▶ Short problem
Rewrite the book review excerpt starting with "One of the book's" and going on through "of the Inquisition.", putting "philologist" wherever "linguist" appears.

═════ Excerpt

One of the book's most startling and least known personalities, at least for most readers, is likely to be the extraordinary Guillaume Postel, mystic, religious leader and linguist. He wrote works in more than twelve languages, compiled the first Arabic grammar, translated widely, including the cabbalistic bible, the Sohar, and spent several months in the prisons of the Inquisition.
Moving on to the eighteenth century, another of the author's stars is the Swedish pastor's son Carl von Linné, better known under his Latinised name of Linnaeus, a conspicuous lecher as well as an outstanding botanist, to whom we owe our modern method of classifying plants. Then on to the Goncourt brothers, arch bookmen and bibliophiles, whose collecting mania the author attributes to their disgust with the growth of nineteenth-century industrialism. Even such well-known and much-studied figures as Proust and Nabokov spur Albus to fresh insights. She analyses the implications of Nabokov's early nom-de-plume, 'Sirin', and suggests reasons why the paintings of Vermeer figure so strongly in A la recherche du temps perdu. In most of her discussions she is less concerned with whether or not her subjects were 'right' as to how they achieved their knowledge or insights and fought for their beliefs in times as tense and prejudiced as our own.

══════════
═════ Entries

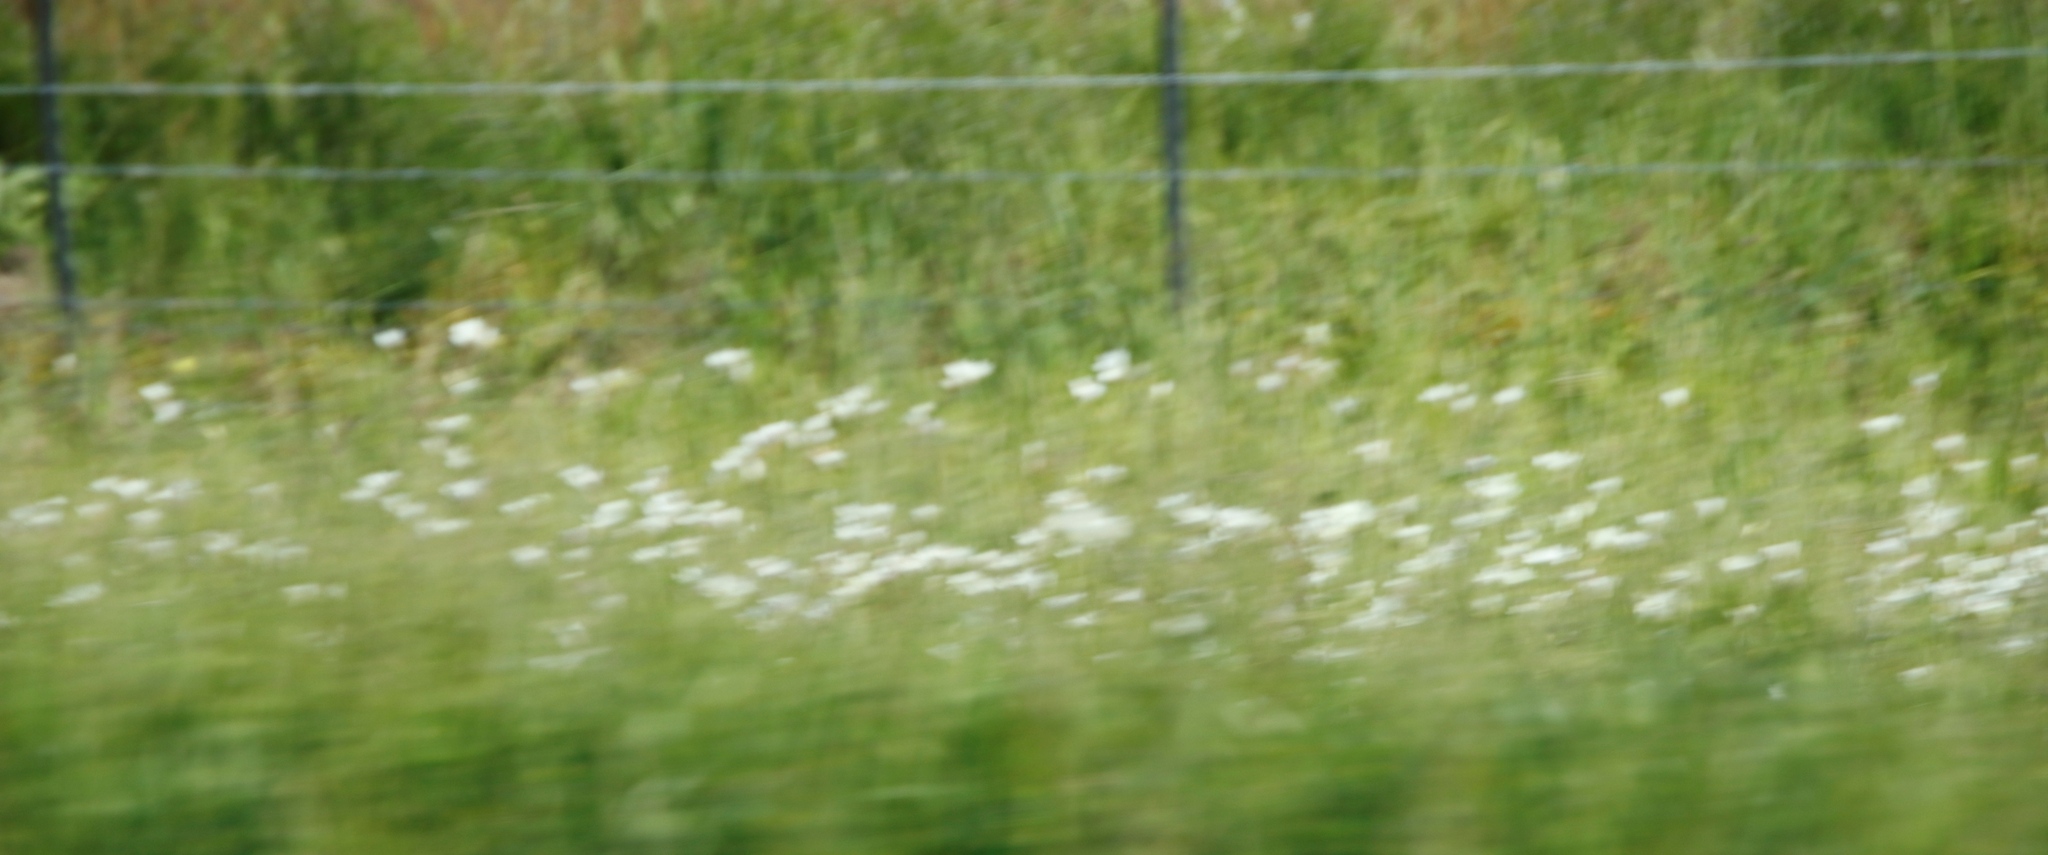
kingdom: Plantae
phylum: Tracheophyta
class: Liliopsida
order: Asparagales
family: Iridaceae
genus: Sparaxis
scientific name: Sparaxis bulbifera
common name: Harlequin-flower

══════════
═════ Entries

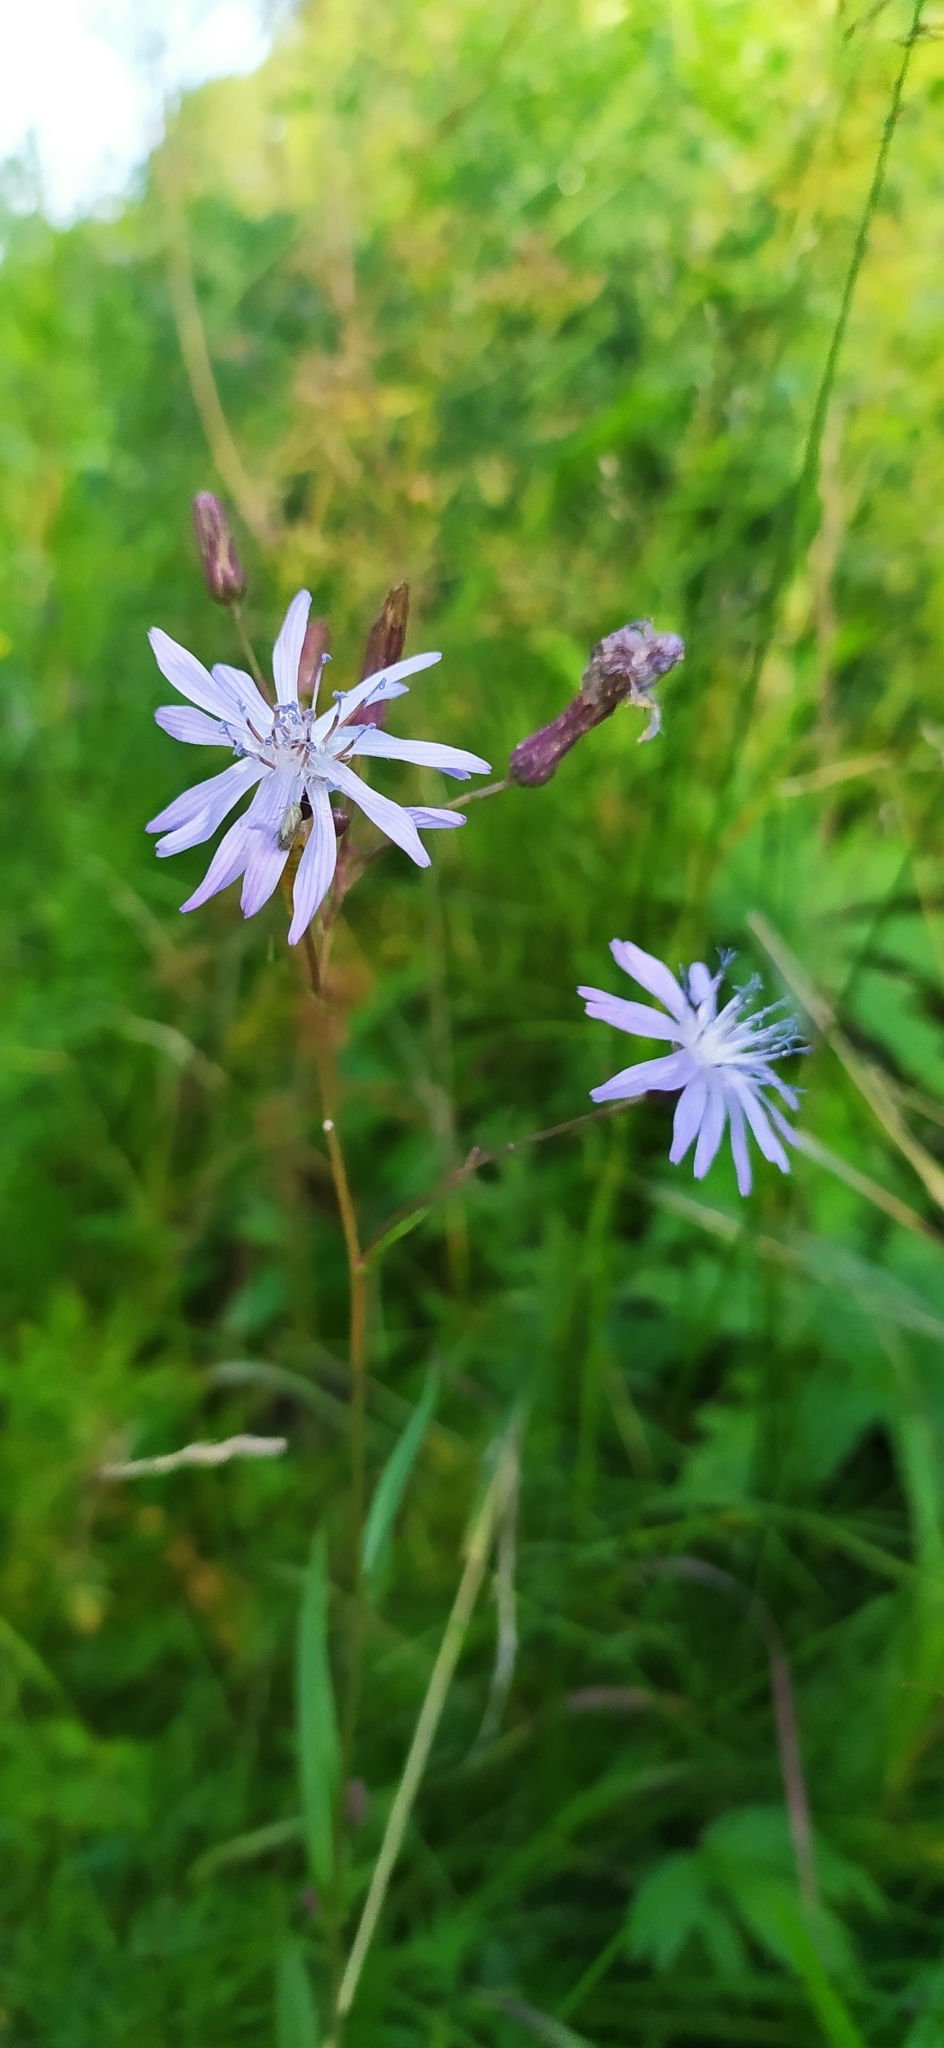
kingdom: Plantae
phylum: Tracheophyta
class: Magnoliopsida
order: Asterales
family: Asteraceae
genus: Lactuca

══════════

▶ Final answer
One of the book's most startling and least known personalities, at least for most readers, is likely to be the extraordinary Guillaume Postel, mystic, religious leader and philologist. He wrote works in more than twelve languages, compiled the first Arabic grammar, translated widely, including the cabbalistic bible, the Sohar, and spent several months in the prisons of the Inquisition.